» **Activity**
Below are lines of data, and only some are wanted. Please repeat exactly those from the line that has "mètres, permettent de créer des puces plus" through the line that has "es scénarios réels".

*** Task material ***

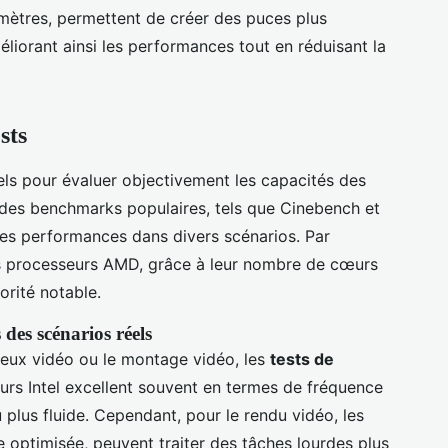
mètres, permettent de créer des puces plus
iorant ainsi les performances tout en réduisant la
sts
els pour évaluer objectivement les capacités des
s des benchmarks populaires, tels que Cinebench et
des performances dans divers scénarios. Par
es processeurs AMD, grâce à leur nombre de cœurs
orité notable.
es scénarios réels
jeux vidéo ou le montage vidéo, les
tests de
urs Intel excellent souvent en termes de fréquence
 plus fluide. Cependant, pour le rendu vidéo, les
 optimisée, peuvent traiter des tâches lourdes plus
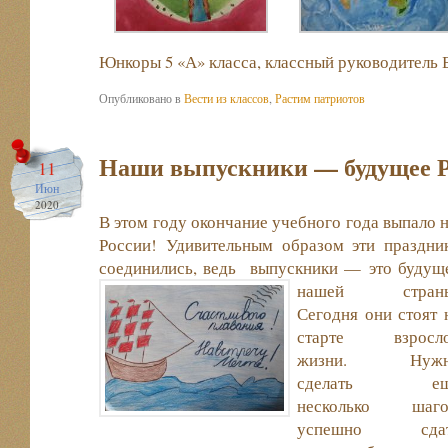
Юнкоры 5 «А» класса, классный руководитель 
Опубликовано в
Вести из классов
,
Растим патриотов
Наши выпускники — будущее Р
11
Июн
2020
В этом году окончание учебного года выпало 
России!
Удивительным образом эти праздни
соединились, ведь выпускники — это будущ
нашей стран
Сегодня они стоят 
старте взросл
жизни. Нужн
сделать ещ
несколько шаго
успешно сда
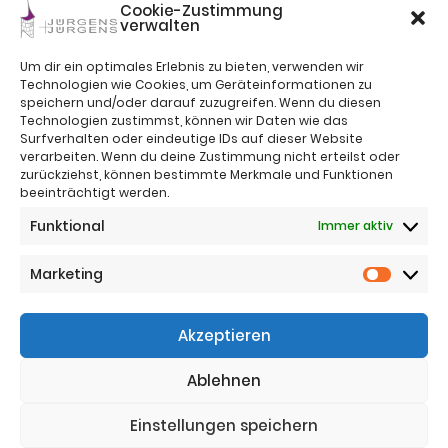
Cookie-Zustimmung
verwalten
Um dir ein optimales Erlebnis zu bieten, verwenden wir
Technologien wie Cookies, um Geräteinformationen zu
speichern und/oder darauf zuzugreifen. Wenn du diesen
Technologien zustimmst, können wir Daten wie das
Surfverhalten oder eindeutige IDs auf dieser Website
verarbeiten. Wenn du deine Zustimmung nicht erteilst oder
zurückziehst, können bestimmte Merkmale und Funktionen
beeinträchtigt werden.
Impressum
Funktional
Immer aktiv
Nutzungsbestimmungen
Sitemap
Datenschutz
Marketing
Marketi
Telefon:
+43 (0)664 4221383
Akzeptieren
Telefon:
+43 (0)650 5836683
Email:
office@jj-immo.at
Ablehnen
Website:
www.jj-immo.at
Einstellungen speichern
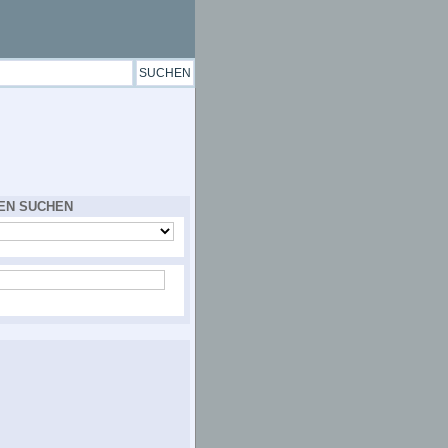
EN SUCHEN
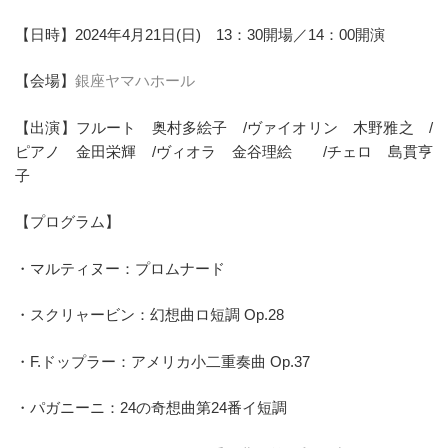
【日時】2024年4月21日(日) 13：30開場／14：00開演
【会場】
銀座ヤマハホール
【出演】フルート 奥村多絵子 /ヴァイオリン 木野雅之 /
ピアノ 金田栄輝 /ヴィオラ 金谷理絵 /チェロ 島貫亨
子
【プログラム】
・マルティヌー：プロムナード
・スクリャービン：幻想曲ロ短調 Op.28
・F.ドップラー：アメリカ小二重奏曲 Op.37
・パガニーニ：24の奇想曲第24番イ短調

*** End of Task material ***
*** Task material ***

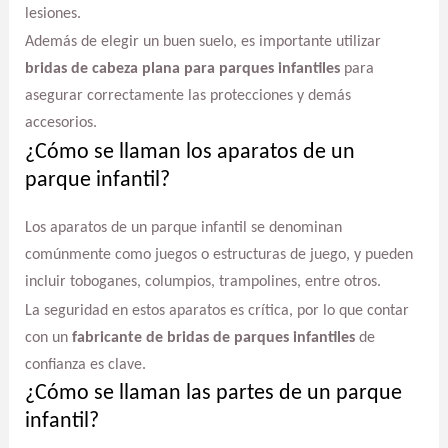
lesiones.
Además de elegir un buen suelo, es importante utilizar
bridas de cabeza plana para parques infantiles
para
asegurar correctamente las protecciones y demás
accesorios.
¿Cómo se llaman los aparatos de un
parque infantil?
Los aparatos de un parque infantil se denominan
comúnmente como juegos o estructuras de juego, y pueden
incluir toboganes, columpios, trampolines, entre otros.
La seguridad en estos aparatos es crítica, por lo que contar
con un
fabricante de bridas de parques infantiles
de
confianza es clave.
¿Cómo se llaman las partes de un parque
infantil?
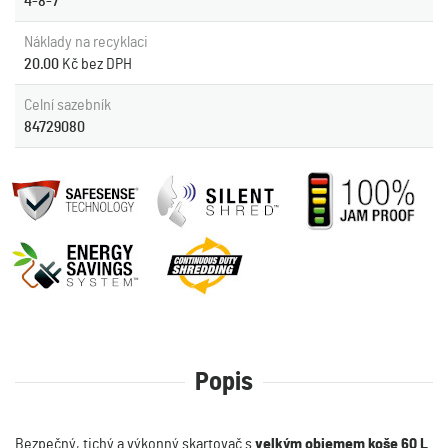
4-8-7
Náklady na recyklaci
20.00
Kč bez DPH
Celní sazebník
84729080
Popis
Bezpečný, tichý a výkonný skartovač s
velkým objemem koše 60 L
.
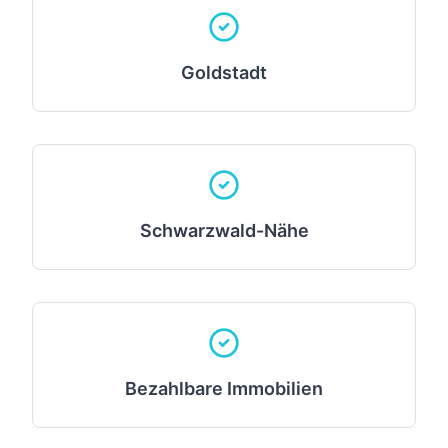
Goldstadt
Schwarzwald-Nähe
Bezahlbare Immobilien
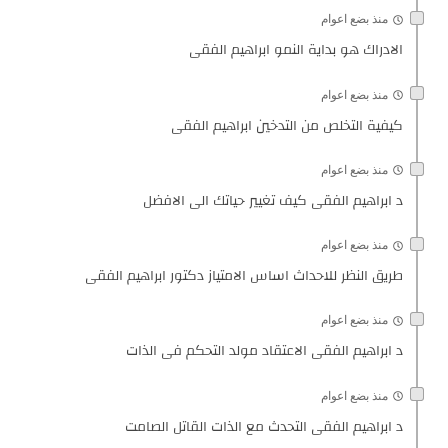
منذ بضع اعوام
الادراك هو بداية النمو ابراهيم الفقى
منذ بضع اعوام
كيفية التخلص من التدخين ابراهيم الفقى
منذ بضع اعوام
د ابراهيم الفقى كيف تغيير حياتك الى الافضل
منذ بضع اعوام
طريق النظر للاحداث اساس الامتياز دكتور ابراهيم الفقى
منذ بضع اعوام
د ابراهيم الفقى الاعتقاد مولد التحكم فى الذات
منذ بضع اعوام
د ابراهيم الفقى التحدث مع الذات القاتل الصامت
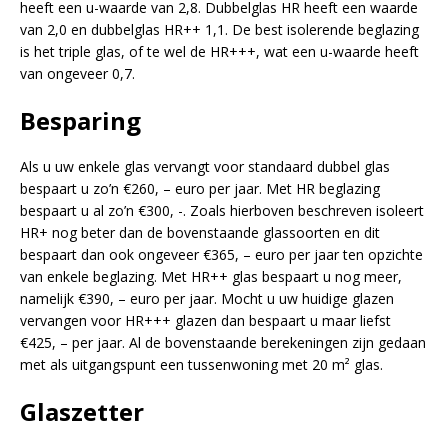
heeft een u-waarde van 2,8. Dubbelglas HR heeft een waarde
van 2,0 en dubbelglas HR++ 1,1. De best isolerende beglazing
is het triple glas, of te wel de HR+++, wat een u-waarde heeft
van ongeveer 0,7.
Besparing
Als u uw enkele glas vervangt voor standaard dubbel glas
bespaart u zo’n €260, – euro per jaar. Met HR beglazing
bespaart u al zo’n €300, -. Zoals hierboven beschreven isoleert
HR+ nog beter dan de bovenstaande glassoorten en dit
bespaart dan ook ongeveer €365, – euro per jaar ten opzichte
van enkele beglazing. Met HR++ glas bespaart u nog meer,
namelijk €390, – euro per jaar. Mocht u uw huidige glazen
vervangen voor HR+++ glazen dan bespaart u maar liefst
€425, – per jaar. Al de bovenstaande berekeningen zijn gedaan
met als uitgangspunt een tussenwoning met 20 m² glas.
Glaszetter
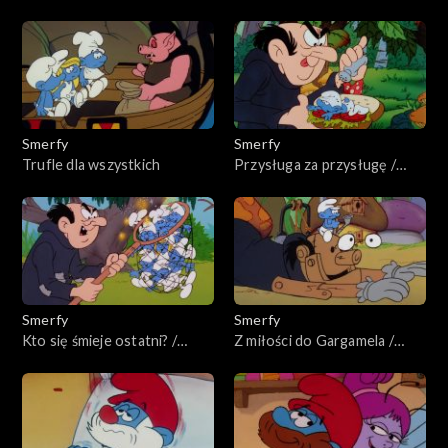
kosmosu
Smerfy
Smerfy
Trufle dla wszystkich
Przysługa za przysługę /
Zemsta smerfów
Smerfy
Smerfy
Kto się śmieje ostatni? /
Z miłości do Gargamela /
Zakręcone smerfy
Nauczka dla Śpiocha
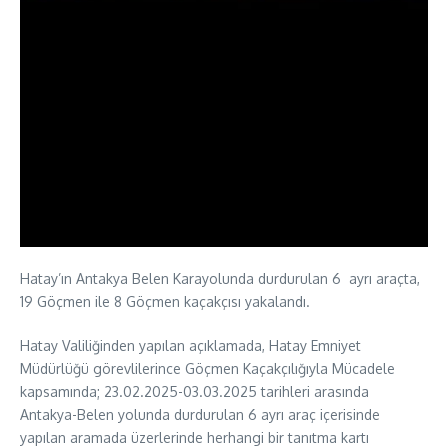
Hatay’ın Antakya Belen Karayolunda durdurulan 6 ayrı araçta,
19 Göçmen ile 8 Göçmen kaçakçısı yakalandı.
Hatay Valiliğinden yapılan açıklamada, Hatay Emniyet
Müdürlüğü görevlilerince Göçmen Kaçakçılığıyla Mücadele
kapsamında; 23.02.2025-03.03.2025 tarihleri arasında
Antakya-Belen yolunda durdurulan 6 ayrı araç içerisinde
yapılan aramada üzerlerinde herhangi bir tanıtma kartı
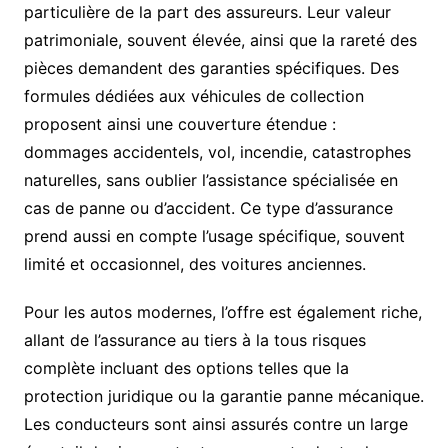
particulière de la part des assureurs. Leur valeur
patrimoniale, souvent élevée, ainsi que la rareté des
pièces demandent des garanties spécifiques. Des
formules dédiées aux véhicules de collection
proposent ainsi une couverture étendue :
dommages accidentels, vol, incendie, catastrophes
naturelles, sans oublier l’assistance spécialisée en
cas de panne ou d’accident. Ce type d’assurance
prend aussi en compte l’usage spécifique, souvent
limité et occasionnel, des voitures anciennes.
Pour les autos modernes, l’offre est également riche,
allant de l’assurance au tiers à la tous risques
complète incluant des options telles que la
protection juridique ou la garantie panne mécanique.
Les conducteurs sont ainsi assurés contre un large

*** End of Task material ***
*** Task material ***

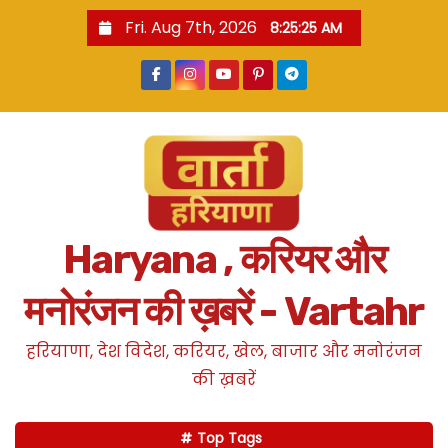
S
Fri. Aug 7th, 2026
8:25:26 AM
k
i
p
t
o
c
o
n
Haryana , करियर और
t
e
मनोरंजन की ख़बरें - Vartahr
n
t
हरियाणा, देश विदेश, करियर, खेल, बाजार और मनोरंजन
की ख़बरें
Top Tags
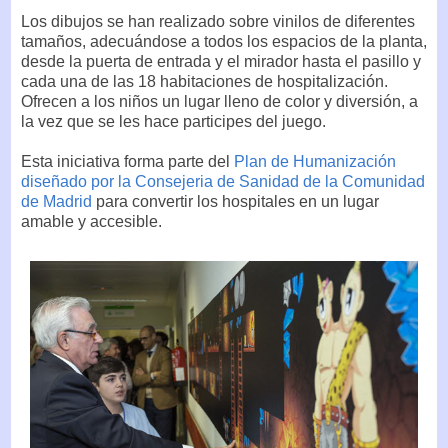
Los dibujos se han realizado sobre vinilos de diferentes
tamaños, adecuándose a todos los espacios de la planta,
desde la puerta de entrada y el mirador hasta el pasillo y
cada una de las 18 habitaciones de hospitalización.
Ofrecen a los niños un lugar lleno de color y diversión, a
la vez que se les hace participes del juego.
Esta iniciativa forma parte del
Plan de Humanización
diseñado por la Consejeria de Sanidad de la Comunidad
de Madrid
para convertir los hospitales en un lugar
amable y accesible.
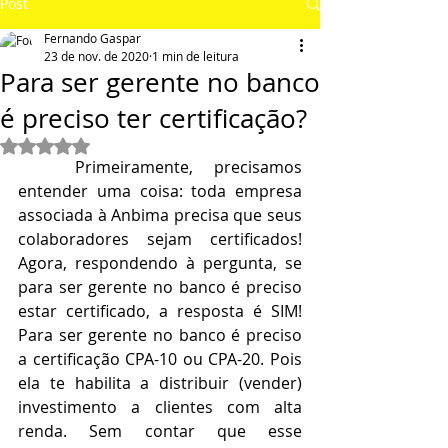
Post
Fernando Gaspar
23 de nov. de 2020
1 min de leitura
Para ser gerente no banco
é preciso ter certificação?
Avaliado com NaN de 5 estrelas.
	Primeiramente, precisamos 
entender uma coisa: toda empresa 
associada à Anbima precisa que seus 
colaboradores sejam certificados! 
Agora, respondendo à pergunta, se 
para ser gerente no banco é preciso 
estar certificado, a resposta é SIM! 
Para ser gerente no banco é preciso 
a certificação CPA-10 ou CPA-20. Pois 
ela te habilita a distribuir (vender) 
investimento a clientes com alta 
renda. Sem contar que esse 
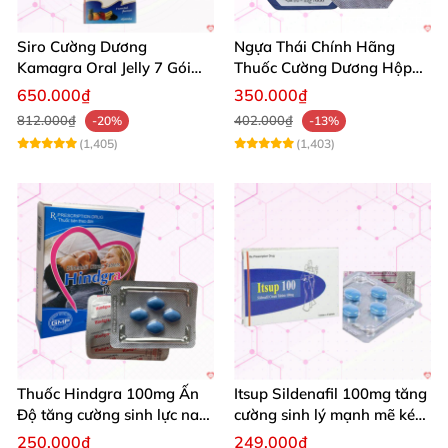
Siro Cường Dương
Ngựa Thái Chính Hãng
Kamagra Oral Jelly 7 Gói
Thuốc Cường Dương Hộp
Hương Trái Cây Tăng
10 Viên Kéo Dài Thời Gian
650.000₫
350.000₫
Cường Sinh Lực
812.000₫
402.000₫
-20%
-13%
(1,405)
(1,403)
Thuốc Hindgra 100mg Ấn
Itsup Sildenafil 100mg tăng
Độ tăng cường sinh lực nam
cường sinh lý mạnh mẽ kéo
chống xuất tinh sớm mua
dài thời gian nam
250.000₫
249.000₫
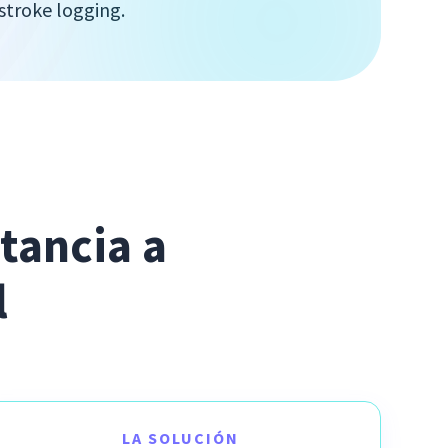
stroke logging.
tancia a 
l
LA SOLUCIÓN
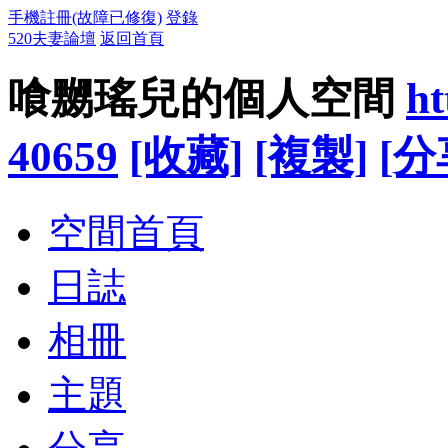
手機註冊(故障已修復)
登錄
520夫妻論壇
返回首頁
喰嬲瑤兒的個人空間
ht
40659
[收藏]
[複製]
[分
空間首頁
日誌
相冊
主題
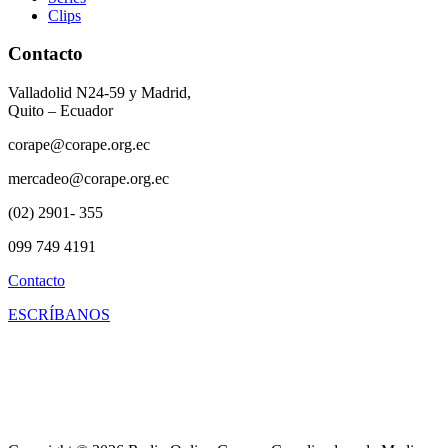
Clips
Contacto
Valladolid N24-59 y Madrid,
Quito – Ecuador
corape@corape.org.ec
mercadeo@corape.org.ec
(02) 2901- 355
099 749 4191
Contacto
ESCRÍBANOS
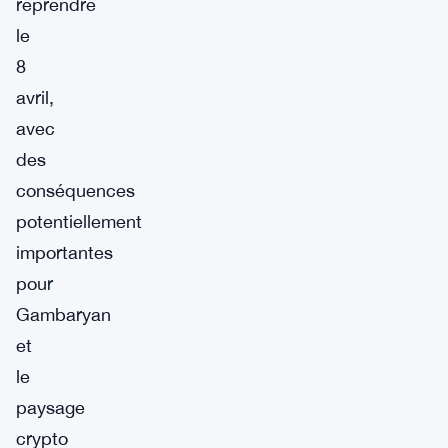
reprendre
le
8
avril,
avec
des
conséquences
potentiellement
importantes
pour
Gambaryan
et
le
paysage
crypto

*** End of Task material ***

» **Exercise output**
mètres, permettent de créer des puces plus
iorant ainsi les performances tout en réduisant la
sts
els pour évaluer objectivement les capacités des
s des benchmarks populaires, tels que Cinebench et
des performances dans divers scénarios. Par
es processeurs AMD, grâce à leur nombre de cœurs
orité notable.
es scénarios réels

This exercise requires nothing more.